Work request:
How many lines below hold the string "prefrontal"? Report that number alone.

Dataset excerpts
Start of Block
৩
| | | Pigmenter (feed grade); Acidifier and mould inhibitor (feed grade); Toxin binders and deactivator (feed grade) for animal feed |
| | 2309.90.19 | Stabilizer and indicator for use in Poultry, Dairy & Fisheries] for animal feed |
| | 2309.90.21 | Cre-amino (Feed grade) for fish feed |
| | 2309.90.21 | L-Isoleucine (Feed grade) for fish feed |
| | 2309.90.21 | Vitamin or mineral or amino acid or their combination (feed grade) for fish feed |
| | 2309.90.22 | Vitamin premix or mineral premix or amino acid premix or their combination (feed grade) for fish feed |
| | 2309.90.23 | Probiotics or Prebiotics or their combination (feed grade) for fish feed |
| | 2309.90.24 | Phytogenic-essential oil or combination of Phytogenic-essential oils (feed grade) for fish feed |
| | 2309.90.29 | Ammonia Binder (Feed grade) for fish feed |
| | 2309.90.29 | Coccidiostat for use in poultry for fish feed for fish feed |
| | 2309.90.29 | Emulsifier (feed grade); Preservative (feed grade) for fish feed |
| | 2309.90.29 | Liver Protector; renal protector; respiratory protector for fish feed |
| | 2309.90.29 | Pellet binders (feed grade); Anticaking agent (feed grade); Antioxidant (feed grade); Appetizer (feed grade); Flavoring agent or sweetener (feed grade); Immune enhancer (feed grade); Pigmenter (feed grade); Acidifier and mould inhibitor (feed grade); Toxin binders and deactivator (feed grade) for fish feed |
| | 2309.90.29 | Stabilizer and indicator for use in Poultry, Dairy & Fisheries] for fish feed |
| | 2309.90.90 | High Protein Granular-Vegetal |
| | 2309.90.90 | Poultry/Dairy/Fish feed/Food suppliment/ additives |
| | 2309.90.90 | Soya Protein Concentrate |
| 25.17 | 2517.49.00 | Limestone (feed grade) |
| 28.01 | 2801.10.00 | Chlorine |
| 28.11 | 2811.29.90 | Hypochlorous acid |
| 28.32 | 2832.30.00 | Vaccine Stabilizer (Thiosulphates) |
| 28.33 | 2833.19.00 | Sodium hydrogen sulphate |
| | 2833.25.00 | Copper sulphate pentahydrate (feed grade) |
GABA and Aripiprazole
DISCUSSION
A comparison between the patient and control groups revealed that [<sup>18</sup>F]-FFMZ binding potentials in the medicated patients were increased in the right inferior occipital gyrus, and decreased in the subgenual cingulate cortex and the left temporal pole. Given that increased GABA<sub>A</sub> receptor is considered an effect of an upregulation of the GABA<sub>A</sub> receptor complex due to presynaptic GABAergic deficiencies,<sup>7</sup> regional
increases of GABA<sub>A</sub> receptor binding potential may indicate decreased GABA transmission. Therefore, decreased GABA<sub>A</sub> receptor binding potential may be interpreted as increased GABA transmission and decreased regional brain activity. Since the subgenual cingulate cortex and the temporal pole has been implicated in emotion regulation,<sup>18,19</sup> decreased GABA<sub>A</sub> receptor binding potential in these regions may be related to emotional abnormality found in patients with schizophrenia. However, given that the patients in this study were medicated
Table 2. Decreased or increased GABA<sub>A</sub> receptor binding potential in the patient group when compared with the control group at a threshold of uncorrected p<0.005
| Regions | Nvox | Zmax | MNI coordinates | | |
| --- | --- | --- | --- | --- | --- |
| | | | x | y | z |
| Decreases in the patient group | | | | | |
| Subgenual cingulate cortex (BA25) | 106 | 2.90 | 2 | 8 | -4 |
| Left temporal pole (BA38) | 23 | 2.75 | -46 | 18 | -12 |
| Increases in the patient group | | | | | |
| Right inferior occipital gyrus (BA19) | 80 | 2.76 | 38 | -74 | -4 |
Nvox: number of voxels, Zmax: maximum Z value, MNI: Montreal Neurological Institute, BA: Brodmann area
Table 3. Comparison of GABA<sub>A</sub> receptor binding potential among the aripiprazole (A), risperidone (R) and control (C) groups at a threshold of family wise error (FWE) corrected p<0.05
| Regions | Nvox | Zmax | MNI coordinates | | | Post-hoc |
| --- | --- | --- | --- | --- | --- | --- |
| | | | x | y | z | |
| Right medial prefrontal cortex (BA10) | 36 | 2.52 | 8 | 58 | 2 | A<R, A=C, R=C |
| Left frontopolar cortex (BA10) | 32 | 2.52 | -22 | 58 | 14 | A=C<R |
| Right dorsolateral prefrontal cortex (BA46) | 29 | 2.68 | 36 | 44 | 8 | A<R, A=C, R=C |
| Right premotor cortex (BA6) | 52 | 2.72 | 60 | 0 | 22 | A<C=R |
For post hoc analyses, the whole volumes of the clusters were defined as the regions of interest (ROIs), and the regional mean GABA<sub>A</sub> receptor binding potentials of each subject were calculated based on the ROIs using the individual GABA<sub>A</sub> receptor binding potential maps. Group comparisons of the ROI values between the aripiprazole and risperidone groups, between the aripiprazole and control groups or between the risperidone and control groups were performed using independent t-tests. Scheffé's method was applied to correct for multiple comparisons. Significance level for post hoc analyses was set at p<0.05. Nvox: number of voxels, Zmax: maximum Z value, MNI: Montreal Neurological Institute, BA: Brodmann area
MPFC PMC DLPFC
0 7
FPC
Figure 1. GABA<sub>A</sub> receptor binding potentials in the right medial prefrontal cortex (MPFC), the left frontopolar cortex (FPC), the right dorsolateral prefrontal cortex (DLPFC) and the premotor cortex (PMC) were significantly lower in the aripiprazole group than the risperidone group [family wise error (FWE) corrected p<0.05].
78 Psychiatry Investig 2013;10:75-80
End of Block
Start of Block
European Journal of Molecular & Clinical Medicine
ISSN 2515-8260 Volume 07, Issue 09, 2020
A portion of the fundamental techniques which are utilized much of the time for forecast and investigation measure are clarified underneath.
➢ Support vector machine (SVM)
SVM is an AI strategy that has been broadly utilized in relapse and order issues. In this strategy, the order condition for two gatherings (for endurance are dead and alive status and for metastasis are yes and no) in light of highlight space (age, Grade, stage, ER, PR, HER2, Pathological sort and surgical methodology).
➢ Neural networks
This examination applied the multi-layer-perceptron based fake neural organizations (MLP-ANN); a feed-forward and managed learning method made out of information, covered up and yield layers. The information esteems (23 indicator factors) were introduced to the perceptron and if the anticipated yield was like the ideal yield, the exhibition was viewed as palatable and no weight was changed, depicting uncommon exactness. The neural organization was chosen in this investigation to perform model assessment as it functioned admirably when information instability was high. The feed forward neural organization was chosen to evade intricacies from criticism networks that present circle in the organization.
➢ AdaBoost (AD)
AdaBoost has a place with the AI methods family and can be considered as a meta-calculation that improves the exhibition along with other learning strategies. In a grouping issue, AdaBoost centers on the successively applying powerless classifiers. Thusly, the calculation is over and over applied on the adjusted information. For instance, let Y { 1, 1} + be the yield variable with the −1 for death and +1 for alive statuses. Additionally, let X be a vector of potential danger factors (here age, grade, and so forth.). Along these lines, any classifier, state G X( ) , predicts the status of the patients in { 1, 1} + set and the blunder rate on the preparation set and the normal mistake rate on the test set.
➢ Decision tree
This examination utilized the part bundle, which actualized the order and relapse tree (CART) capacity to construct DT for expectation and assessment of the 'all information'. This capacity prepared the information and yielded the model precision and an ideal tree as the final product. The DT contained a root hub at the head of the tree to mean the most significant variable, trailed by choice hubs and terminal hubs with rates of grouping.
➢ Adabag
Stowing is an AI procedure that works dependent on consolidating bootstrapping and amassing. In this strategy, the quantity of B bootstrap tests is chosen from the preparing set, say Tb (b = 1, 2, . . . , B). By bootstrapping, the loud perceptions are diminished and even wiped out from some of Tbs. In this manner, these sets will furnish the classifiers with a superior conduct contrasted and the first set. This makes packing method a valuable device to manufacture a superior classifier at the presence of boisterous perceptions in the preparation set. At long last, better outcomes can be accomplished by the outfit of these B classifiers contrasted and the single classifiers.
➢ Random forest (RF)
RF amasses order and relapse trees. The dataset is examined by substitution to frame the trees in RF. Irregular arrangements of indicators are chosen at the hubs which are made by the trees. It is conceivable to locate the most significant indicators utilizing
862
End of Block
Exercise response:
3